Accomplishments and honors

Awards
- First-team All-Big Ten (1997)

= Billy Dicken =

American gridiron football player and coach (born 1974)

Billy Charles Dicken (born December 28, 1974) is an American former professional football quarterback who is currently the defensive quality coach for the NC State Football team. Dicken played in the Arena Football League (AFL) from 2001 to 2006 for the Chicago Rush, Detroit Fury, New Orleans VooDoo and the Columbus Destroyers. He played college football at Purdue University from 1994 to 1997.

==Early life==
Dicken attended Bloomington High School in Bloomington, Illinois. Dicken played for the Raiders football, basketball and baseball teams, earning all-state honors as a quarterback his senior season.

==College career==
Dicken continued his baseball and football careers at Purdue University in 1993. Dicken took a redshirt season in 1993. He was a backup quarterback to Rick Trefzger in 1994, but still managed to tie Trefzger for the Purdue passing touchdowns lead with 3. In the 1994 Old Oaken Bucket Game, Dicken suffered an injury that kept him out the entire 1995 season. In 1996, Dicken returned to the quarterback position, once again splitting time with Trefzger, and this time John Reeves as well. The Boilermakers finished 3-8 in what became Jim Colletto's 6th and final season at Purdue. In 1997, with Trefzger and Reeves gone with graduation, Dicken was poised to become Purdue's full-time starting quarterback for the first time in his career. With new head coach Joe Tiller, Purdue changed its offensive game plan to a pass-heavy "basketball on grass", a move Dicken liked. Dicken thrived his senior season, leading the Big Ten Conference in pass attempts, completions, passing yards and passing touchdowns on his way to being named a First Team All-Big Ten selection by the coaches.

===Statistics===
Source:

|  |  | Passing |  |  |  |  |  |  | Rushing |  |  | Receiving |  |  |
|---|---|---|---|---|---|---|---|---|---|---|---|---|---|---|
| Season | Team | Rating | Att | Comp | Pct | Yds | TD | INT | Att | Yds | TD | Rec | Yds | TD |
| 1993 | Purdue | -- | 0 | 0 | -- | 0 | 0 | 0 | 0 | 0 | 0 | 0 | 0 | 0 |
| 1994 | Purdue | 119.2 | 82 | 44 | 53.7 | 593 | 3 | 3 | 31 | 136 | 1 | 0 | 0 | 0 |
| 1995 | Purdue | -- | 0 | 0 | -- | 0 | 0 | 0 | 0 | 0 | 0 | 0 | 0 | 0 |
| 1996 | Purdue | 97.3 | 81 | 40 | 49.4 | 518 | 1 | 4 | 20 | -40 | 0 | 0 | 0 | 0 |
| 1997 | Purdue | 128.9 | 407 | 224 | 55.0 | 3,136 | 21 | 16 | 97 | 351 | 6 | 2 | 21 | 0 |
|  | Totals | 123.0 | 570 | 308 | 54.0 | 4,247 | 25 | 23 | 148 | 447 | 7 | 2 | 21 | 0 |

==Professional career==

===Pre-draft===
Despite a successful senior season at Purdue, Dicken's small height compared to other prospects made him unappealing to National Football League teams for the upcoming 1998 NFL draft.

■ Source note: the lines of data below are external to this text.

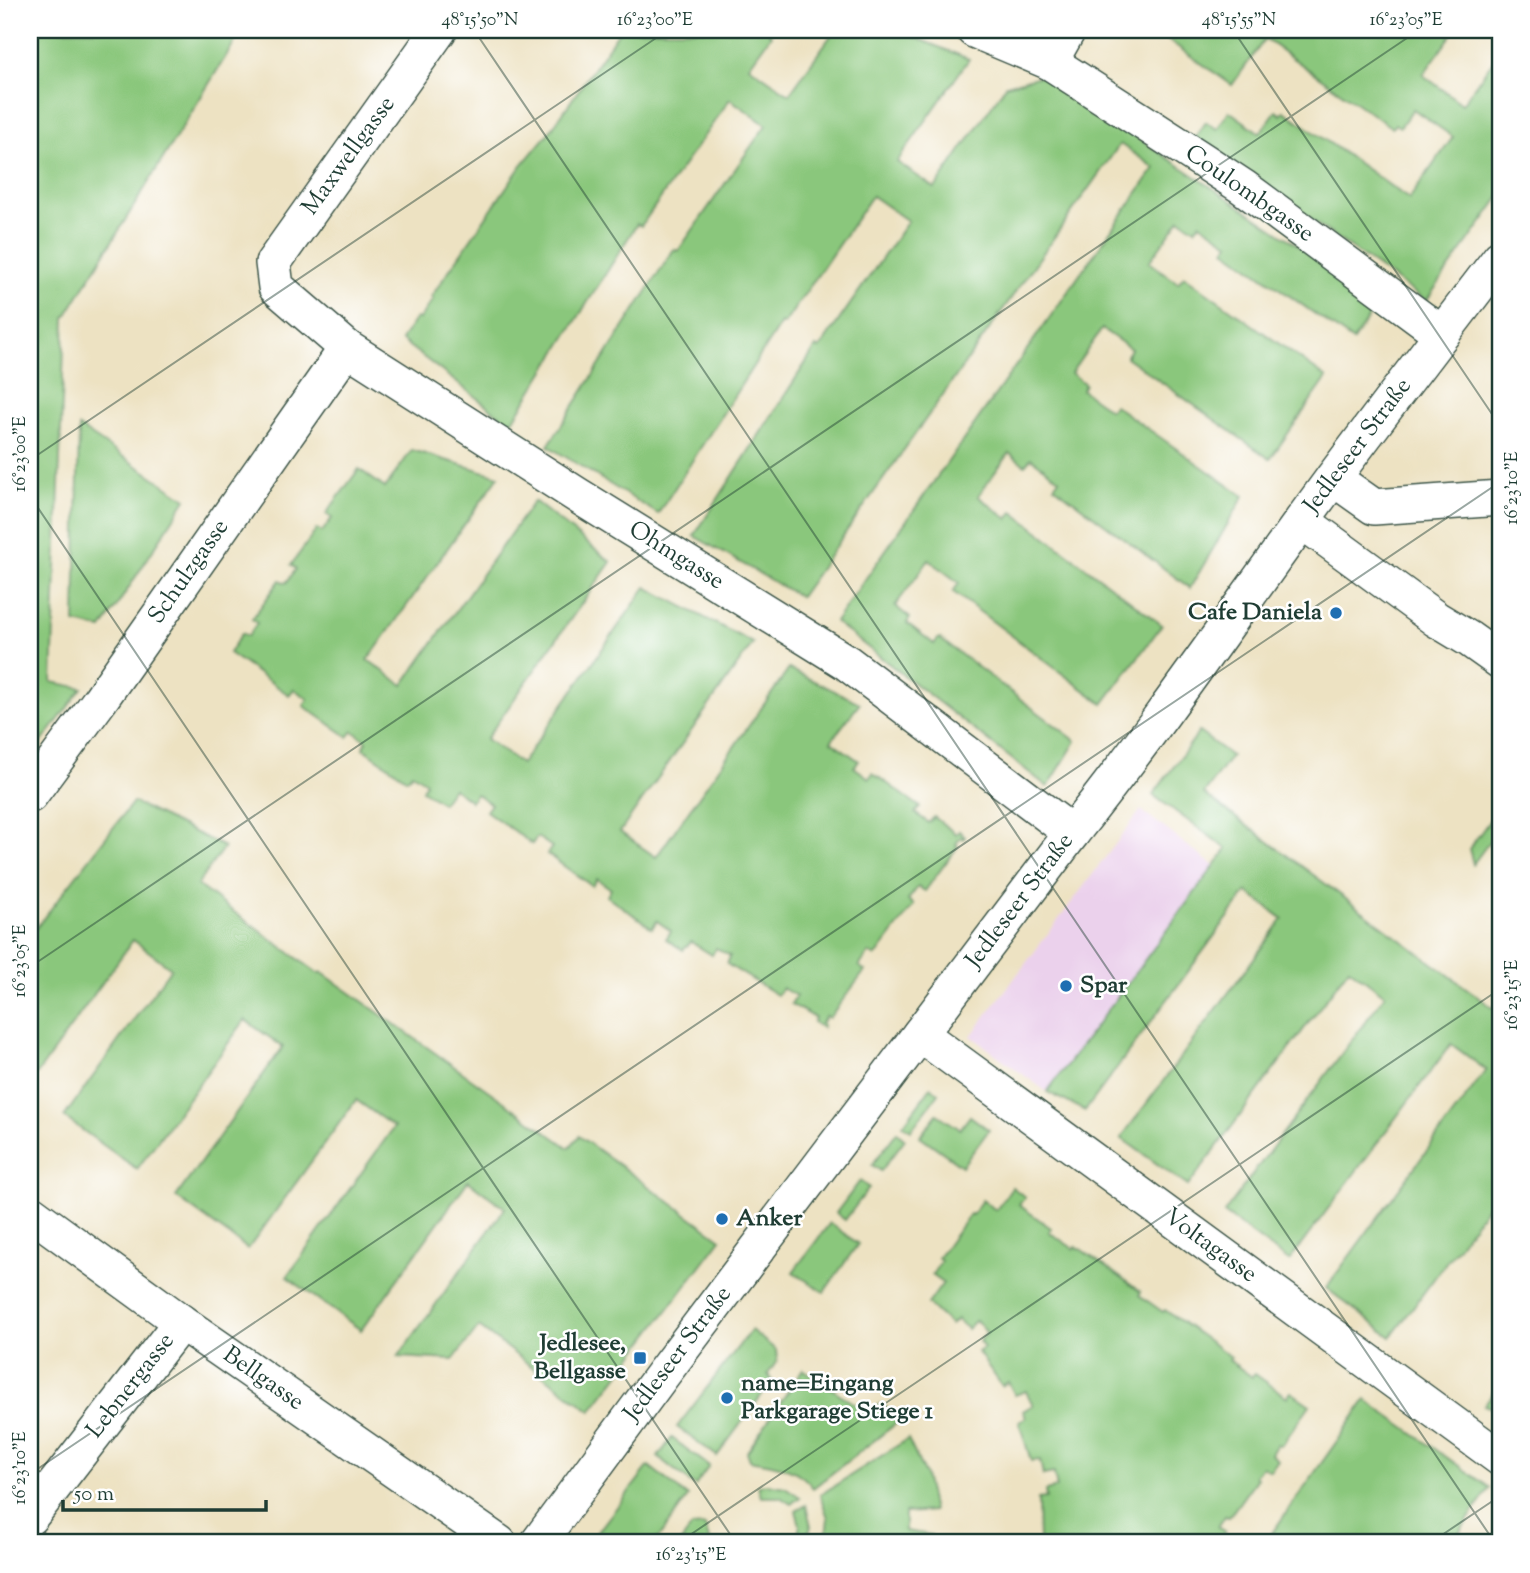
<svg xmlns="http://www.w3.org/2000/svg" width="1530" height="1573" viewBox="0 0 1530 1573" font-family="'Sorts Mill Goudy',serif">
<rect width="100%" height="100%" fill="#fff"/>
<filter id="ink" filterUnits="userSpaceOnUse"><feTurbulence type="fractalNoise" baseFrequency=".0143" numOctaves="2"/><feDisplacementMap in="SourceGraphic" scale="14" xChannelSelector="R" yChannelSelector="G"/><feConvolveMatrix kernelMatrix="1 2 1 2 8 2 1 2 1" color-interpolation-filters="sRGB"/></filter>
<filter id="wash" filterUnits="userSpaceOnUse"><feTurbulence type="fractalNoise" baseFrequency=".00686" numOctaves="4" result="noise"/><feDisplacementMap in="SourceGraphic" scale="28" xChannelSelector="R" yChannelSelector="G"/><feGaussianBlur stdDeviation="1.57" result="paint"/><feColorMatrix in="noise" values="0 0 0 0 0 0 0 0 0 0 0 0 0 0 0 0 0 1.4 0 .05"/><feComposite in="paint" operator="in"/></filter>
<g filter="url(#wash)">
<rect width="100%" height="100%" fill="#ede2c2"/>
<polygon fill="#ebd1ec" points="1141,810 1214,866 1047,1092 971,1036"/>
<g fill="#8ac77c" stroke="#548258" stroke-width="2">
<polygon points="30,30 242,30 65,318 52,682 82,688 30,758"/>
<polygon points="620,30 771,30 769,33 771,35 749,66 789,94 835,30 896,30 969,59 897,162 935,188 1006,85 1044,75 1380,300 1353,341 1225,250 1229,243 1200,223 1195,229 1180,219 1149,262 1178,283 1184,276 1327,378 1270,459 1126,357 1131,349 1102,329 1071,373 1085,384 1082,390 1110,410 1114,405 1244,496 1190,588 1054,486 1059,479 1031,458 1025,465 1009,453 978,496 1008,519 1013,512 1162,625 1103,704 956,594 953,592 959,583 929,560 895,606 910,618 907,623 934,644 939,638 1076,741 1048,787 835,622 1155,168 1120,144 800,597 694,536 816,347 819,349 908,221 872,196 784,324 781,323 658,514 548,446 674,249 678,251 766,125 730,99 641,226 637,224 511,424 401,340 416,318 419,319 433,299 431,297 521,166 551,130"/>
<polygon points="1154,30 1455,30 1423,75 1462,104 1500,51 1500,197 1426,301 1195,138 1206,122 1217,129 1229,111 1260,133 1276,111 1281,115 1284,111 1409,199 1453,137 1413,109 1400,127 1395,124 1392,128 1265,39 1232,85"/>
<polygon points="79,427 186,499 102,629 75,623"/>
<polygon points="412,450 499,476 368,660 403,685 534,501 611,562 486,739 521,764 646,587 753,643 620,832 656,857 789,669 860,703 831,741 859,761 854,767 869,778 873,773 920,807 915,813 929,823 934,817 956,834 959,831 965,837 964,839 961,837 956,844 958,846 925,891 918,887 908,900 914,905 875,957 869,953 859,966 865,971 829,1018 826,1016 821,1023 823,1025 822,1028 813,1022 815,1018 791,1004 796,996 782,988 777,995 727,964 730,956 716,948 712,955 691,942 683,950 666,939 671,931 657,921 652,928 607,896 611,889 597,879 592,886 547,854 552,847 537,837 532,844 486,811 491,804 476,794 471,801 453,788 442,803 422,790 426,782 412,773 407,779 363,748 367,741 353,731 348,737 304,706 308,699 294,689 289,695 229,653 242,633 248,636 257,623 252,619 280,580 286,583 296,569 291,565 317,529 322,532 332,518 326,514 359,469 385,488"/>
<polygon points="1199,732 1231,756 1204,794 1500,1013 1500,1189 1391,1337 1326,1288 1486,1070 1451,1044 1289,1261 1224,1213 1385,995 1349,968 1188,1186 1121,1138 1283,919 1247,892 1085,1111 1047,1092 1227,849 1153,795"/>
<polygon points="133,802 224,847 197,885 319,974 321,972 569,1148 579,1136 721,1239 591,1411 479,1327 453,1360 398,1357 505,1208 468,1181 361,1330 287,1277 394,1127 356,1100 248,1249 176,1197 283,1047 245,1020 137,1169 64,1117 171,968 133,940 30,1084 30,936"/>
<polygon points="1500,806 1500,833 1497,831 1473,864 1469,849"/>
<polygon points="931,1087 939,1093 911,1130 903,1125"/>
<polygon points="937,1114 960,1129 970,1116 989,1130 962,1166 920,1136"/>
<polygon points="897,1132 905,1139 881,1171 872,1165"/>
<polygon points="860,1181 869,1188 845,1220 836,1213"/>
<polygon points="1012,1187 1025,1197 1019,1205 1051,1228 1049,1232 1074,1249 1076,1246 1141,1292 1139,1295 1163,1312 1165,1310 1231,1357 1229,1360 1252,1377 1255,1374 1287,1397 1291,1392 1310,1405 1281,1446 1277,1444 1271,1454 1278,1460 1270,1471 1262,1466 1255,1476 1257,1478 1229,1517 1225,1516 1218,1527 1225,1532 1218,1543 1209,1538 1206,1543 1047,1543 1039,1541 1038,1499 1046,1498 1045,1491 1057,1488 1054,1473 1043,1475 1040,1460 1031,1461 1019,1422 1026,1418 1023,1411 1033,1405 1026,1391 1015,1395 1008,1382 1002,1386 978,1352 984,1348 979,1341 987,1333 976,1320 967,1329 957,1319 951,1325 928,1304 943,1283 932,1275 941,1261 938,1258 970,1214 972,1215 982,1200 996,1210"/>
<polygon points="830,1223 858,1244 824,1292 793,1272"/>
<polygon points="751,1330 776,1350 777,1361 768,1374 772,1381 717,1456 677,1427"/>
<path d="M803,1369L869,1414L880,1404L886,1407L898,1422L813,1488C798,1466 774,1465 750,1460L747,1452Z"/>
<polygon points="1500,1383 1500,1411 1484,1405"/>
<polygon points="1366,1400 1490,1488 1452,1543 1265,1543"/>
<polygon points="672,1438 709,1466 695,1486 658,1457"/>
<polygon points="908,1439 925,1475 933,1511 905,1513 905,1531 931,1535 930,1543 825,1543 828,1518 820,1495"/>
<polygon points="649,1466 688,1497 655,1543 589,1543"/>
<polygon points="767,1484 785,1487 800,1497 791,1504 780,1497 761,1497 758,1486"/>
<polygon points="806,1505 811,1526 806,1543 797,1538 800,1525 796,1511"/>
<polygon points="705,1526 710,1543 680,1543 692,1527"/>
</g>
</g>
<g filter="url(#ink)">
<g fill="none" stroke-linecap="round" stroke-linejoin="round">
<defs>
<g id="minor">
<polyline points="439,30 273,263 276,287 347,348 577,495 846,662 1072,833"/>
<polyline points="974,30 1050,62 1202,160 1243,187 1442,334"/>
<polyline points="1050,62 1068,30"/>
<polyline points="1333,478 1374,507 1500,498"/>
<polyline points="1302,521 1436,619 1469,639 1500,661"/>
<polyline points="30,795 100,700 347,348"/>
<polyline points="920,1034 1500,1458"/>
<polyline points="30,1212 181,1322 499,1543"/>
<polyline points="30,1517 181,1322"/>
<path d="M538,1543L662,1375L1072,833C1164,718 1246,596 1333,478C1388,404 1444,331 1500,258"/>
</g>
</defs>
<use href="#minor" stroke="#3e5649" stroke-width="38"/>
<use href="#minor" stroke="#fff" stroke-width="35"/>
</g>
</g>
<path fill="none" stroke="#1f3d34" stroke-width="2" stroke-opacity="0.45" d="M474,30L1495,1543M1233,30L1500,426M30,460L668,30M30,496L736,1543M30,967L1419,30M30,1474L1500,482M678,1543L1500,989M1430,1543L1500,1496"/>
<g fill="#1f6fb2" stroke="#fff" stroke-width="2.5">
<circle cx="1336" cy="613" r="7"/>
<circle cx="1066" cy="986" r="7"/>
<circle cx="722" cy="1219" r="7"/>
<rect x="633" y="1351" width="14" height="14" rx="3.5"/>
<circle cx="727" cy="1398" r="7"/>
</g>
<g text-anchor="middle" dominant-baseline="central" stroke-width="5" stroke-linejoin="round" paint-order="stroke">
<g font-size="24" fill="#1f3d34" stroke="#fff">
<text transform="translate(349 156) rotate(-54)">Maxwellgasse</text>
<text transform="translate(1249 194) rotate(35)">Coulombgasse</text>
<text transform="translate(1358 446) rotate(-53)">Jedleseer Straße</text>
<text transform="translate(676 556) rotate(32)">Ohmgasse</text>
<text transform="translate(189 572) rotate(-55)">Schulzgasse</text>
<text transform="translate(1020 901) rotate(-53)">Jedleseer Straße</text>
<text transform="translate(1210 1246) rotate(36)">Voltagasse</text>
<text transform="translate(678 1354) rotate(-53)">Jedleseer Straße</text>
<text transform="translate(263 1379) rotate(35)">Bellgasse</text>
<text transform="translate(131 1386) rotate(-52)">Lebnergasse</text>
</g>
<g font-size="24" font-weight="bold" fill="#1f3d34" stroke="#fff" text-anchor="start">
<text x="1322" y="613" text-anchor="end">Cafe Daniela</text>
<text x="1080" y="986">Spar</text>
<text x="736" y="1219">Anker</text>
<text x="626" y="1344" text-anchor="end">Jedlesee,<tspan x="626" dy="28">Bellgasse</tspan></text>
<text x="741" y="1384">name=Eingang<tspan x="741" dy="28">Parkgarage Stiege 1</tspan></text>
</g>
</g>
<rect width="1530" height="1573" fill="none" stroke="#fff" stroke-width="77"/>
<path d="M63 1500v10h203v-10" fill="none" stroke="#1f3d34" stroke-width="3.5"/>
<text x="74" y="1500" font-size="21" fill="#1f3d34" stroke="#ffffff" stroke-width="5" paint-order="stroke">50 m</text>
<rect x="38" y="38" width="1454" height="1496" fill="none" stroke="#1f3d34" stroke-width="2.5"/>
<g font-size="18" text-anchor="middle" fill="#1f3d34">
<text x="480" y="25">48°15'50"N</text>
<text x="655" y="25">16°23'00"E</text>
<text x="1239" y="25">48°15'55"N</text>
<text x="1406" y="25">16°23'05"E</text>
<text transform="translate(19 454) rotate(-90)" y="6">16°23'00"E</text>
<text transform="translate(1511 488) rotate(-90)" y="6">16°23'10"E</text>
<text transform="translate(19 961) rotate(-90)" y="6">16°23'05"E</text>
<text transform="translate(1511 995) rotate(-90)" y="6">16°23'15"E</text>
<text transform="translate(19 1468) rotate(-90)" y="6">16°23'10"E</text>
<text x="691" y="1560">16°23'15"E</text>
</g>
</svg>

===Early professional career===
Dicken was signed by the Canadian Football League's Hamilton Tiger-Cats in 1998, but he was released before training camp in June. Dicken then joined the Arena Football League's Nashville Kats, where he spent the season as the 3rd string quarterback, never appearing in a game. While in Nashville, then assistant coach Frank Haege noticed Dicken during a pregame warm-up. When Haege was named the head coach for af2's Quad City Steamwheelers, he signed Dicken to be his quarterback.

===Hamilton Tiger-cats===
Dicken's play in the af2 helped him earn a roster spot with the Tiger-cats in 2000. Dicken was the backup to Danny McManus, and was thrust into action when McManus left a game with an injury.

===Chicago Rush===
Dicken's play in the af2 also helped him earn a roster spot with the Chicago Rush in 2001.

==Coaching career==
On January 17, 2014, Dicken was hired as the wide receivers coach for the Illinois State Redbirds football team.

As of 2021 Dicken works as a Sales Development Representative for ServiceTrade based out of Apex, North Carolina.